Анатолий Сергеевич чувствовал себя странно. Квартира Светланы казалась чужой, несмотря на три недели совместного проживания. Пока она была на работе, он бродил по комнатам, разглядывая фотографии на стенах, трогая непривычные вещи, принюхиваясь к незнакомым запахам.
Всё началось с простых разговоров на лавочке. Он жаловался на боли в спине, она рассказывала о проблемах в турагентстве, где работала. Потом были прогулки с её таксой Бусинкой, потом — кофе в кафе на соседней улице. А потом он вдруг поймал себя на мысли, что торопится домой не к Людмиле, а к телефону — проверить, не написала ли Светлана.
Постепенно эти встречи стали важнее всего остального. Светлана слушала его истории с таким вниманием, которого он не ощущал уже много лет. Их тайные встречи продолжались почти три месяца, становясь всё более откровенными и близкими. Когда она однажды пригласила его на ужин, он согласился не раздумывая. И тем же вечером, вернувшись домой, впервые посмотрел на Людмилу как на чужого человека. Через неделю после этого ужина, перебрав в голове тысячу оправданий, он собрал чемоданы.
Он не планировал уходить из семьи. Просто в один момент понял, что задыхается. Тридцать семь лет одних и тех же разговоров, одних и тех же упрёков, одних и тех же маршрутов.
— Ты опять весь день просидел дома? — спросила Светлана, вернувшись с работы и найдя его в кресле с книгой.
— А что мне делать? — ответил он вопросом на вопрос.
— Ну, не знаю… Может, в парк сходил бы, погулял. Или в бассейн записался. Ты же на пенсии, а не при смерти.
Анатолий отложил книгу. Светлана была права — он действительно забыл, каково это — делать что-то для себя. Людмила всегда говорила, что в его возрасте уже поздно начинать что-то новое. А потом добавляла: «Сиди уж дома, помогай с внуками».
— Знаешь, я думал… — начал он и запнулся.
— О чём?
— Может, нам съездить куда-нибудь? Ты же в турагентстве работаешь. Должны быть какие-то скидки.

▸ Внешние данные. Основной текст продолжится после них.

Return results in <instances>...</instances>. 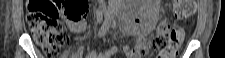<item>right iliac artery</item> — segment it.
<instances>
[{
	"instance_id": "1",
	"label": "right iliac artery",
	"mask_w": 225,
	"mask_h": 58,
	"mask_svg": "<svg viewBox=\"0 0 225 58\" xmlns=\"http://www.w3.org/2000/svg\"><path fill=\"white\" fill-rule=\"evenodd\" d=\"M112 22H113V16L111 14H108V16L105 18V20L98 32V37H102L106 34V32L109 30Z\"/></svg>"
}]
</instances>
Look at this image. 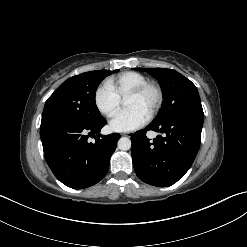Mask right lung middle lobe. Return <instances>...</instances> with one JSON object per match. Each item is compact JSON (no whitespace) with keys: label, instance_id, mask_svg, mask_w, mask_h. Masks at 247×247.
<instances>
[{"label":"right lung middle lobe","instance_id":"dd1d6c3e","mask_svg":"<svg viewBox=\"0 0 247 247\" xmlns=\"http://www.w3.org/2000/svg\"><path fill=\"white\" fill-rule=\"evenodd\" d=\"M117 70H98L73 76L63 82L47 99L41 124L65 120L93 124L101 120L95 94L100 82Z\"/></svg>","mask_w":247,"mask_h":247}]
</instances>
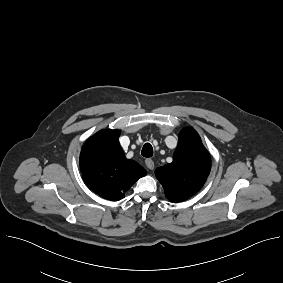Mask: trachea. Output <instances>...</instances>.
I'll return each instance as SVG.
<instances>
[{"label": "trachea", "instance_id": "3493384b", "mask_svg": "<svg viewBox=\"0 0 283 283\" xmlns=\"http://www.w3.org/2000/svg\"><path fill=\"white\" fill-rule=\"evenodd\" d=\"M141 154L144 157H147V158L152 157V155H153L152 145L150 143H146L142 148Z\"/></svg>", "mask_w": 283, "mask_h": 283}]
</instances>
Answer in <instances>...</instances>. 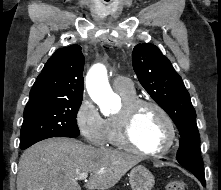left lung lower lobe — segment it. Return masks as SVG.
<instances>
[{"instance_id":"0a47b994","label":"left lung lower lobe","mask_w":221,"mask_h":190,"mask_svg":"<svg viewBox=\"0 0 221 190\" xmlns=\"http://www.w3.org/2000/svg\"><path fill=\"white\" fill-rule=\"evenodd\" d=\"M191 173H193L196 176V178H198V180L202 183V185L205 186V176H204V174H197V173H194V172H191Z\"/></svg>"}]
</instances>
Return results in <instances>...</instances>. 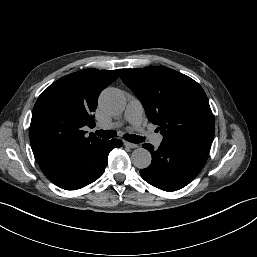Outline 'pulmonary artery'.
<instances>
[{
  "mask_svg": "<svg viewBox=\"0 0 257 257\" xmlns=\"http://www.w3.org/2000/svg\"><path fill=\"white\" fill-rule=\"evenodd\" d=\"M142 115L143 106L137 99H131L124 112V121L131 124L134 130L142 131ZM121 123L115 122L105 126L106 128H116L119 127ZM163 136L161 134H154L151 136V142L158 146L161 144Z\"/></svg>",
  "mask_w": 257,
  "mask_h": 257,
  "instance_id": "obj_1",
  "label": "pulmonary artery"
}]
</instances>
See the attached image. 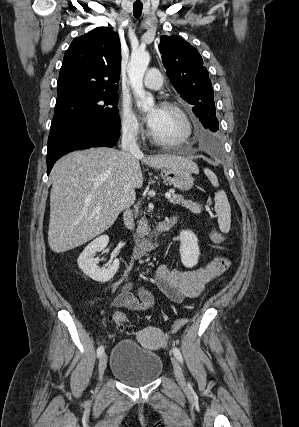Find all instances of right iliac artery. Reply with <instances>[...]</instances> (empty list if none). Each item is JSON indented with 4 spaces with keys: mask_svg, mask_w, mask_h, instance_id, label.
<instances>
[{
    "mask_svg": "<svg viewBox=\"0 0 299 427\" xmlns=\"http://www.w3.org/2000/svg\"><path fill=\"white\" fill-rule=\"evenodd\" d=\"M103 352H104V347H103V346H100V347L97 349V356H98V357H100V356L103 354Z\"/></svg>",
    "mask_w": 299,
    "mask_h": 427,
    "instance_id": "1",
    "label": "right iliac artery"
}]
</instances>
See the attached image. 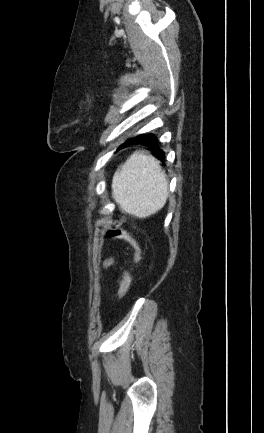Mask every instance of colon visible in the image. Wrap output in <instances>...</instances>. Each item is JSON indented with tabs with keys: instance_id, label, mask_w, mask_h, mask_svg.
<instances>
[{
	"instance_id": "5ec220e1",
	"label": "colon",
	"mask_w": 264,
	"mask_h": 433,
	"mask_svg": "<svg viewBox=\"0 0 264 433\" xmlns=\"http://www.w3.org/2000/svg\"><path fill=\"white\" fill-rule=\"evenodd\" d=\"M122 220H116L107 230L106 234L110 238L121 239L125 241L133 250L131 258L132 263H137L141 258V251L136 240L126 231L120 228ZM114 264L113 258H107L104 261V266L109 267ZM131 284V276L127 267L123 269L122 279L118 290V300H121L129 290Z\"/></svg>"
}]
</instances>
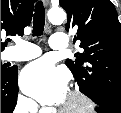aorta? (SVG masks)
<instances>
[{
	"label": "aorta",
	"mask_w": 121,
	"mask_h": 113,
	"mask_svg": "<svg viewBox=\"0 0 121 113\" xmlns=\"http://www.w3.org/2000/svg\"><path fill=\"white\" fill-rule=\"evenodd\" d=\"M48 19L52 24H61L66 19V13L61 8L50 9L48 12Z\"/></svg>",
	"instance_id": "aorta-1"
}]
</instances>
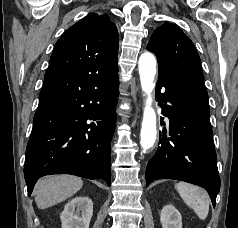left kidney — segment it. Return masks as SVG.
Masks as SVG:
<instances>
[{
  "mask_svg": "<svg viewBox=\"0 0 238 228\" xmlns=\"http://www.w3.org/2000/svg\"><path fill=\"white\" fill-rule=\"evenodd\" d=\"M162 228H182L180 212L172 205H165L160 213Z\"/></svg>",
  "mask_w": 238,
  "mask_h": 228,
  "instance_id": "1",
  "label": "left kidney"
}]
</instances>
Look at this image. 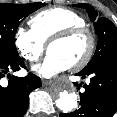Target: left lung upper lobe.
<instances>
[{
	"instance_id": "5c2ea615",
	"label": "left lung upper lobe",
	"mask_w": 117,
	"mask_h": 117,
	"mask_svg": "<svg viewBox=\"0 0 117 117\" xmlns=\"http://www.w3.org/2000/svg\"><path fill=\"white\" fill-rule=\"evenodd\" d=\"M75 6L86 9L91 21H94L95 30L99 35L95 54L87 66L81 71L86 72L117 53V28L107 18H99L97 11L92 6L87 4H78Z\"/></svg>"
}]
</instances>
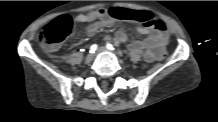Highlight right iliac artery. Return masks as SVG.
<instances>
[{
	"label": "right iliac artery",
	"instance_id": "1",
	"mask_svg": "<svg viewBox=\"0 0 218 122\" xmlns=\"http://www.w3.org/2000/svg\"><path fill=\"white\" fill-rule=\"evenodd\" d=\"M97 49V45L96 44H93L91 47H90V53H94Z\"/></svg>",
	"mask_w": 218,
	"mask_h": 122
}]
</instances>
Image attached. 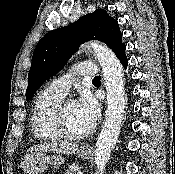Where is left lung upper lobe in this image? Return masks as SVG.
Returning <instances> with one entry per match:
<instances>
[{"mask_svg":"<svg viewBox=\"0 0 175 174\" xmlns=\"http://www.w3.org/2000/svg\"><path fill=\"white\" fill-rule=\"evenodd\" d=\"M89 40L106 43L116 55L125 46L118 22L103 9L81 17L70 26L49 32L34 50L28 73L26 100L30 99L45 79L63 68L80 44Z\"/></svg>","mask_w":175,"mask_h":174,"instance_id":"obj_1","label":"left lung upper lobe"}]
</instances>
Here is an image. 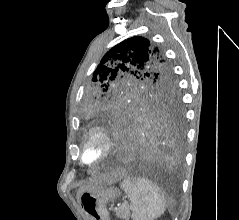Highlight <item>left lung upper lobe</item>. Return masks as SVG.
Here are the masks:
<instances>
[{
	"instance_id": "1",
	"label": "left lung upper lobe",
	"mask_w": 239,
	"mask_h": 220,
	"mask_svg": "<svg viewBox=\"0 0 239 220\" xmlns=\"http://www.w3.org/2000/svg\"><path fill=\"white\" fill-rule=\"evenodd\" d=\"M81 106L84 119L96 121L105 111L182 112L175 76L163 51L152 41L132 37L102 58Z\"/></svg>"
}]
</instances>
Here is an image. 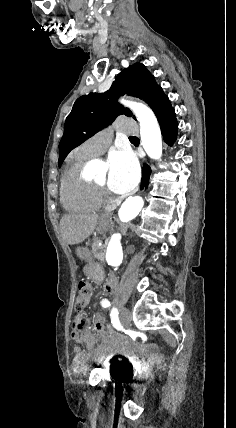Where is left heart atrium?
Listing matches in <instances>:
<instances>
[{"label": "left heart atrium", "instance_id": "1", "mask_svg": "<svg viewBox=\"0 0 236 428\" xmlns=\"http://www.w3.org/2000/svg\"><path fill=\"white\" fill-rule=\"evenodd\" d=\"M109 188L116 194L131 192L139 181V165L128 150L119 149L111 153L108 159Z\"/></svg>", "mask_w": 236, "mask_h": 428}]
</instances>
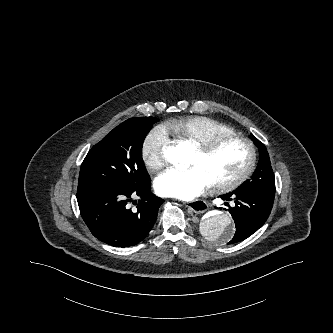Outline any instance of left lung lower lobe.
<instances>
[{
  "label": "left lung lower lobe",
  "mask_w": 333,
  "mask_h": 333,
  "mask_svg": "<svg viewBox=\"0 0 333 333\" xmlns=\"http://www.w3.org/2000/svg\"><path fill=\"white\" fill-rule=\"evenodd\" d=\"M219 197L235 202L233 208L228 205L236 225L235 235L228 244L242 241L256 232L266 222L274 202V196L253 191L235 190Z\"/></svg>",
  "instance_id": "obj_1"
}]
</instances>
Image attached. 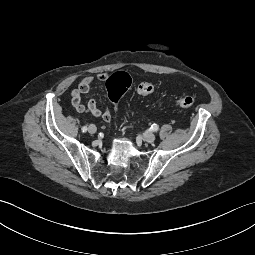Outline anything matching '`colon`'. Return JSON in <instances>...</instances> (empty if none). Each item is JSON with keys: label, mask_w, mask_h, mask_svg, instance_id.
I'll use <instances>...</instances> for the list:
<instances>
[{"label": "colon", "mask_w": 255, "mask_h": 255, "mask_svg": "<svg viewBox=\"0 0 255 255\" xmlns=\"http://www.w3.org/2000/svg\"><path fill=\"white\" fill-rule=\"evenodd\" d=\"M132 78L126 72L119 71L112 74L106 82L108 97L112 103L117 106L121 97L132 87ZM155 86L148 82H142L136 87L140 95H149L153 93ZM176 105L180 108H190L196 103L192 96L180 97L176 100Z\"/></svg>", "instance_id": "5ec220e1"}]
</instances>
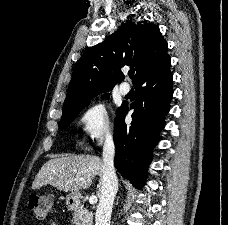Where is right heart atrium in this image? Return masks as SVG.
Wrapping results in <instances>:
<instances>
[{"instance_id": "1", "label": "right heart atrium", "mask_w": 228, "mask_h": 225, "mask_svg": "<svg viewBox=\"0 0 228 225\" xmlns=\"http://www.w3.org/2000/svg\"><path fill=\"white\" fill-rule=\"evenodd\" d=\"M83 136L87 142L100 144L112 137L109 112L100 102L93 103L82 110L79 116Z\"/></svg>"}]
</instances>
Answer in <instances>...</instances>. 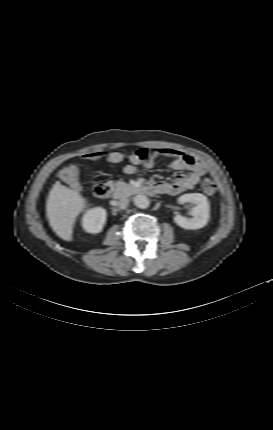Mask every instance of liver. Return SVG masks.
Listing matches in <instances>:
<instances>
[{"mask_svg":"<svg viewBox=\"0 0 273 430\" xmlns=\"http://www.w3.org/2000/svg\"><path fill=\"white\" fill-rule=\"evenodd\" d=\"M87 200L78 192L57 181L49 192L47 217L54 232L65 241H72L73 227Z\"/></svg>","mask_w":273,"mask_h":430,"instance_id":"1","label":"liver"}]
</instances>
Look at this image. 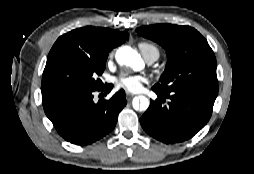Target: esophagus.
<instances>
[{
    "mask_svg": "<svg viewBox=\"0 0 254 174\" xmlns=\"http://www.w3.org/2000/svg\"><path fill=\"white\" fill-rule=\"evenodd\" d=\"M135 95L134 94H131L129 92L126 93V99L129 101L131 100Z\"/></svg>",
    "mask_w": 254,
    "mask_h": 174,
    "instance_id": "esophagus-1",
    "label": "esophagus"
}]
</instances>
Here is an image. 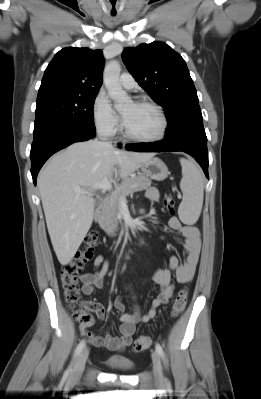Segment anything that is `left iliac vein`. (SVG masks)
<instances>
[{
  "instance_id": "left-iliac-vein-1",
  "label": "left iliac vein",
  "mask_w": 261,
  "mask_h": 399,
  "mask_svg": "<svg viewBox=\"0 0 261 399\" xmlns=\"http://www.w3.org/2000/svg\"><path fill=\"white\" fill-rule=\"evenodd\" d=\"M153 374L156 381L163 380L162 364L160 357L156 351L152 353Z\"/></svg>"
}]
</instances>
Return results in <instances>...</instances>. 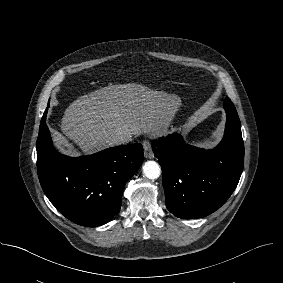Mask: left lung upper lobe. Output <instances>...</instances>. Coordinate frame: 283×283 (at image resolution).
Returning <instances> with one entry per match:
<instances>
[{"mask_svg": "<svg viewBox=\"0 0 283 283\" xmlns=\"http://www.w3.org/2000/svg\"><path fill=\"white\" fill-rule=\"evenodd\" d=\"M224 101H231L228 97H226V99Z\"/></svg>", "mask_w": 283, "mask_h": 283, "instance_id": "5c2ea615", "label": "left lung upper lobe"}]
</instances>
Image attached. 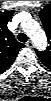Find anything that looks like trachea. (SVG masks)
I'll return each instance as SVG.
<instances>
[{"instance_id":"trachea-1","label":"trachea","mask_w":51,"mask_h":101,"mask_svg":"<svg viewBox=\"0 0 51 101\" xmlns=\"http://www.w3.org/2000/svg\"><path fill=\"white\" fill-rule=\"evenodd\" d=\"M18 40H19L20 42L25 43V42H27L28 38H27L26 34L20 33V34L18 35Z\"/></svg>"}]
</instances>
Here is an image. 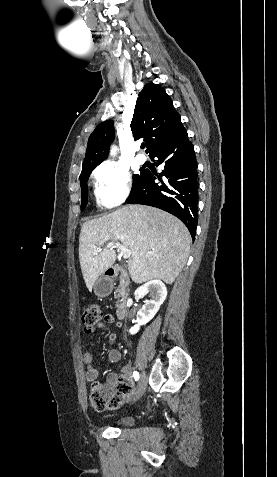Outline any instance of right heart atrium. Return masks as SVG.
I'll use <instances>...</instances> for the list:
<instances>
[{"label": "right heart atrium", "mask_w": 277, "mask_h": 477, "mask_svg": "<svg viewBox=\"0 0 277 477\" xmlns=\"http://www.w3.org/2000/svg\"><path fill=\"white\" fill-rule=\"evenodd\" d=\"M99 203L112 208L122 204L130 194L131 177L122 166L104 162L93 173Z\"/></svg>", "instance_id": "right-heart-atrium-1"}]
</instances>
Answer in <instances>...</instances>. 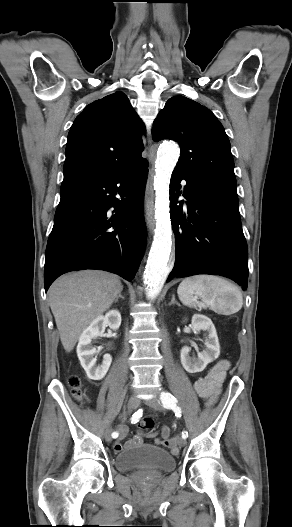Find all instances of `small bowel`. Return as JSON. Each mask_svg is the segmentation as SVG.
Here are the masks:
<instances>
[{
	"mask_svg": "<svg viewBox=\"0 0 292 527\" xmlns=\"http://www.w3.org/2000/svg\"><path fill=\"white\" fill-rule=\"evenodd\" d=\"M229 368V362L226 360L219 361L216 365H214L207 373L206 376L201 377L197 379L194 383V389L199 395V397L206 401L208 405L213 404L218 395L220 394L221 385L223 383V380L226 375V371ZM120 432V440L123 439L127 433V428L125 426L119 427ZM160 438H155L156 444H166L168 445L172 451L175 453L177 452V440L175 438H171L170 434L172 432V429L170 426H163L161 429ZM147 436L149 437H155V432L149 431L147 432ZM118 440L114 443V450L117 452H120L123 450L124 446L121 443V441ZM142 443V437L140 434H137L134 438L129 440L125 447H132L136 445H140Z\"/></svg>",
	"mask_w": 292,
	"mask_h": 527,
	"instance_id": "small-bowel-1",
	"label": "small bowel"
}]
</instances>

Светлана улыбнулась, и эта улыбка напомнила ему те их разговоры на лавочке, с которых всё началось.
— Есть одна горящая путёвка в Турцию. Но я не была уверена, что ты захочешь.
— Почему?
— Ну, ты сам говорил, что ненавидишь перелёты.
— Это Людмила ненавидит перелёты, — тихо ответил он. — Я просто привык подстраиваться.
Он не заметил, как в глазах Светланы промелькнуло что-то похожее на сомнение. Не первый раз за последние дни она ловила себя на мысли, что Анатолий говорит о Людмиле чаще, чем стоило бы. Иногда, слушая его, она задавалась вопросом, от чего он на самом деле убегал — от жены или от себя самого.
— Он звонил тебе? — спросила Людмила, помешивая борщ на плите.
Прошло уже две недели с его ухода, и это был первый раз, когда она заговорила о муже сама, а не в ответ на расспросы детей.
Ирина помогала нарезать хлеб к обеду.
— Звонил. Спрашивал, как дети, как ты.
— И что ты сказала?
— Правду. Что Мишка получил тройку по математике, что Лизке купили новые кроссовки, и что ты… держишься.
Людмила кивнула. Она действительно держалась. Почистила на балконе ящики с хламом, которые Анатолий обещал разобрать последние пять лет. Выбросила его старый свитер с растянутыми локтями, который он никак не хотел отдавать. Начала ходить в бассейн по вторникам и четвергам.
— А как он там… с ней? — спросила она, не глядя на дочь.
— Вроде нормально. Собираются в Турцию на следующей неделе.
Половник замер в руке Людмилы.
— В Турцию? Твой отец всю жизнь говорил, что нет смысла платить деньги, чтобы жариться на пляже.
— Это ты всегда так говорила, — осторожно поправила Ирина. — Папа просто соглашался.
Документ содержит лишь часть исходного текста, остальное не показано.